Work to be completed
Copy out the lines of the entries word for word, from the line containing "## Funkcjonalność / Features" through the final line of the entries, including both.

Data under study
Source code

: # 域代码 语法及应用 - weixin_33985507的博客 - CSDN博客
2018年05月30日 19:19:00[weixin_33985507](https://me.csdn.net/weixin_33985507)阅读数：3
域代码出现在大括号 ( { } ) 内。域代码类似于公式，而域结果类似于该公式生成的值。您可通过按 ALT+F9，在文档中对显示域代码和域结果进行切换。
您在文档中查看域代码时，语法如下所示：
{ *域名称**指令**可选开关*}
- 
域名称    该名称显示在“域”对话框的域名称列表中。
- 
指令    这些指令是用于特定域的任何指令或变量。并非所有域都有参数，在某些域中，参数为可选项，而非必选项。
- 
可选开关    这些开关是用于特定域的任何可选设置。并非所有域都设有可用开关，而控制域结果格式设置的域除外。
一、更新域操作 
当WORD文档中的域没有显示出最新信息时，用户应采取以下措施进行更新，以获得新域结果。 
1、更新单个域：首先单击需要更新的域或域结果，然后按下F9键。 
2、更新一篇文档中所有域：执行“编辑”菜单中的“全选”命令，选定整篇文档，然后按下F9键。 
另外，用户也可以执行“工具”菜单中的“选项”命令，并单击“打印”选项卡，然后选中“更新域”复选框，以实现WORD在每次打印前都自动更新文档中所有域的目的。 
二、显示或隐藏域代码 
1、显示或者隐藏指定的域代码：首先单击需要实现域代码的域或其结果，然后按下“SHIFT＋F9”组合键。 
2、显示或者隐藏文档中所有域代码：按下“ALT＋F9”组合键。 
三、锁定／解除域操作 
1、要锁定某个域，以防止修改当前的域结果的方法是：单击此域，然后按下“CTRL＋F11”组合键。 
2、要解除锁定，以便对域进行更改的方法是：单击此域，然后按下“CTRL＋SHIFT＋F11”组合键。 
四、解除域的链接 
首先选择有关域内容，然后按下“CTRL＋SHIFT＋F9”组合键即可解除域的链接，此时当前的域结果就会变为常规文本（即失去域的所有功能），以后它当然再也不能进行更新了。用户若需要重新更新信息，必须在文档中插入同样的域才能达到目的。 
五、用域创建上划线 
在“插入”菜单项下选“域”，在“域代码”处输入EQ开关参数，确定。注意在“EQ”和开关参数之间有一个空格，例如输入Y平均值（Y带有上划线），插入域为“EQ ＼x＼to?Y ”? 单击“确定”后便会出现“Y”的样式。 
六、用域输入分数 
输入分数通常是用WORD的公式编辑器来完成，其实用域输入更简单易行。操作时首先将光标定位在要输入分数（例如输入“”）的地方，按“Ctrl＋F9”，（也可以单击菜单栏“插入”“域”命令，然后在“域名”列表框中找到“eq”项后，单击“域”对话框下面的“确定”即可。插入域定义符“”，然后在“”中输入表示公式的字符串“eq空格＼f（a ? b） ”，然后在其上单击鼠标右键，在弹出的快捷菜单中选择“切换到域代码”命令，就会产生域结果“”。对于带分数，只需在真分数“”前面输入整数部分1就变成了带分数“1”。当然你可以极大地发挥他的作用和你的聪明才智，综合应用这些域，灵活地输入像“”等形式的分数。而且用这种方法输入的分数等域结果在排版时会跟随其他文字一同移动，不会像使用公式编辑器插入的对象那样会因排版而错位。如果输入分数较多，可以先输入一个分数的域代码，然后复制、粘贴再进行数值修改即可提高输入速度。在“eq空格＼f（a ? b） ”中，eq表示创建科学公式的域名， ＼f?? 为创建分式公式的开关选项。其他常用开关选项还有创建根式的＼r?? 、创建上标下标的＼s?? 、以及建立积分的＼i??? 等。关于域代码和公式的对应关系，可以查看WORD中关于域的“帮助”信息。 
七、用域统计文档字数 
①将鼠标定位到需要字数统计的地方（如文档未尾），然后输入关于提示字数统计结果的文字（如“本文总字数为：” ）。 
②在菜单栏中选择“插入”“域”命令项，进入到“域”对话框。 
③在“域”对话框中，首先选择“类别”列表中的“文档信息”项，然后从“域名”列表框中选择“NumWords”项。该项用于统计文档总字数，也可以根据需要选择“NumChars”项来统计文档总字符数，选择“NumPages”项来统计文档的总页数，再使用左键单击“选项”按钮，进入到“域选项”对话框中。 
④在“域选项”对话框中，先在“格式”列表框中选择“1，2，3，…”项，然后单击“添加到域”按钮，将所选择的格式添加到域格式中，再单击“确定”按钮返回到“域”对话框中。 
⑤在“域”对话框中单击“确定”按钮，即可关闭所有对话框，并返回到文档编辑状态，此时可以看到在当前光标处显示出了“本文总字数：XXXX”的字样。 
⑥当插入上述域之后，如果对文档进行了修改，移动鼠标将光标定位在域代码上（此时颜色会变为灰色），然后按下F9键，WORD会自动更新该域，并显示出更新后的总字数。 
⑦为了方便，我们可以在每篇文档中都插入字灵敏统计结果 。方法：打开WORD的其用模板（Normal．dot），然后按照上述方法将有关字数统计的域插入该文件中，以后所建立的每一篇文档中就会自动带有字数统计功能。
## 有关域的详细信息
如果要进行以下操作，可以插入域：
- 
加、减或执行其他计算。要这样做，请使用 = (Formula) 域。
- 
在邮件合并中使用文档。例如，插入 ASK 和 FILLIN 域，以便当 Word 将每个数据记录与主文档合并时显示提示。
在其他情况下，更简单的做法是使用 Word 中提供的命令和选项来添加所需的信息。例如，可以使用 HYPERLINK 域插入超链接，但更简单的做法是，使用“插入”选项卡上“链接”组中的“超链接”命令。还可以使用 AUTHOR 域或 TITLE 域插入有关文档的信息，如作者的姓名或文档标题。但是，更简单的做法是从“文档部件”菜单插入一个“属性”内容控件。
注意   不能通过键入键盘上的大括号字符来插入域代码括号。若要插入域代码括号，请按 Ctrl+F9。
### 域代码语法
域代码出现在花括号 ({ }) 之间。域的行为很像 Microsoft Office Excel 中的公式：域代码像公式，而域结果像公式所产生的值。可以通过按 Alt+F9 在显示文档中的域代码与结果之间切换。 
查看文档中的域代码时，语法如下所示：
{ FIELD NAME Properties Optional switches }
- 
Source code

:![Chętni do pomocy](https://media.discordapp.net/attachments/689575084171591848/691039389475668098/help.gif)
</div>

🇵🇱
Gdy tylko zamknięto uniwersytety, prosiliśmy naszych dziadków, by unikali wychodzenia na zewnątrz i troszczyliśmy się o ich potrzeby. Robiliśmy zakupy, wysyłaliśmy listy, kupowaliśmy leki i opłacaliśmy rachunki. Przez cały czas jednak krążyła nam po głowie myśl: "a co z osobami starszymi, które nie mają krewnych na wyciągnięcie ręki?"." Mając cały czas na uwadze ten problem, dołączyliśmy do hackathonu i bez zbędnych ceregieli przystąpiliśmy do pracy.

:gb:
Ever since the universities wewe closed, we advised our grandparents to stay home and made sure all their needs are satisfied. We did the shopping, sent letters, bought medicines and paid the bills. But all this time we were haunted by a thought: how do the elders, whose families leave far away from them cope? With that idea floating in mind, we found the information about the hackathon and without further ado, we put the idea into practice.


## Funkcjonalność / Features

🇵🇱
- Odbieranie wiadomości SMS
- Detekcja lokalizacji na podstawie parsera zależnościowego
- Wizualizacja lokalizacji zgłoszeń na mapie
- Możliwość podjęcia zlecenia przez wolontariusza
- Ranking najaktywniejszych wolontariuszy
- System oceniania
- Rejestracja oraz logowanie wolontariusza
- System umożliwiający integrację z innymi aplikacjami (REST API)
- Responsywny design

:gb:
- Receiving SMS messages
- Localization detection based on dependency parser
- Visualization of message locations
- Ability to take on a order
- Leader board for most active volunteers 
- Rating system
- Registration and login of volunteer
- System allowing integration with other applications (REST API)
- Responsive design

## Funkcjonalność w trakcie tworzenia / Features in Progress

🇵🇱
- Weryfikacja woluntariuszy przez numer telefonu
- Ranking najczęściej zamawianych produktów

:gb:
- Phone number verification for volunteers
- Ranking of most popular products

Response below
## Funkcjonalność / Features

🇵🇱
- Odbieranie wiadomości SMS
- Detekcja lokalizacji na podstawie parsera zależnościowego
- Wizualizacja lokalizacji zgłoszeń na mapie
- Możliwość podjęcia zlecenia przez wolontariusza
- Ranking najaktywniejszych wolontariuszy
- System oceniania
- Rejestracja oraz logowanie wolontariusza
- System umożliwiający integrację z innymi aplikacjami (REST API)
- Responsywny design

:gb:
- Receiving SMS messages
- Localization detection based on dependency parser
- Visualization of message locations
- Ability to take on a order
- Leader board for most active volunteers 
- Rating system
- Registration and login of volunteer
- System allowing integration with other applications (REST API)
- Responsive design

## Funkcjonalność w trakcie tworzenia / Features in Progress

🇵🇱
- Weryfikacja woluntariuszy przez numer telefonu
- Ranking najczęściej zamawianych produktów

:gb:
- Phone number verification for volunteers
- Ranking of most popular products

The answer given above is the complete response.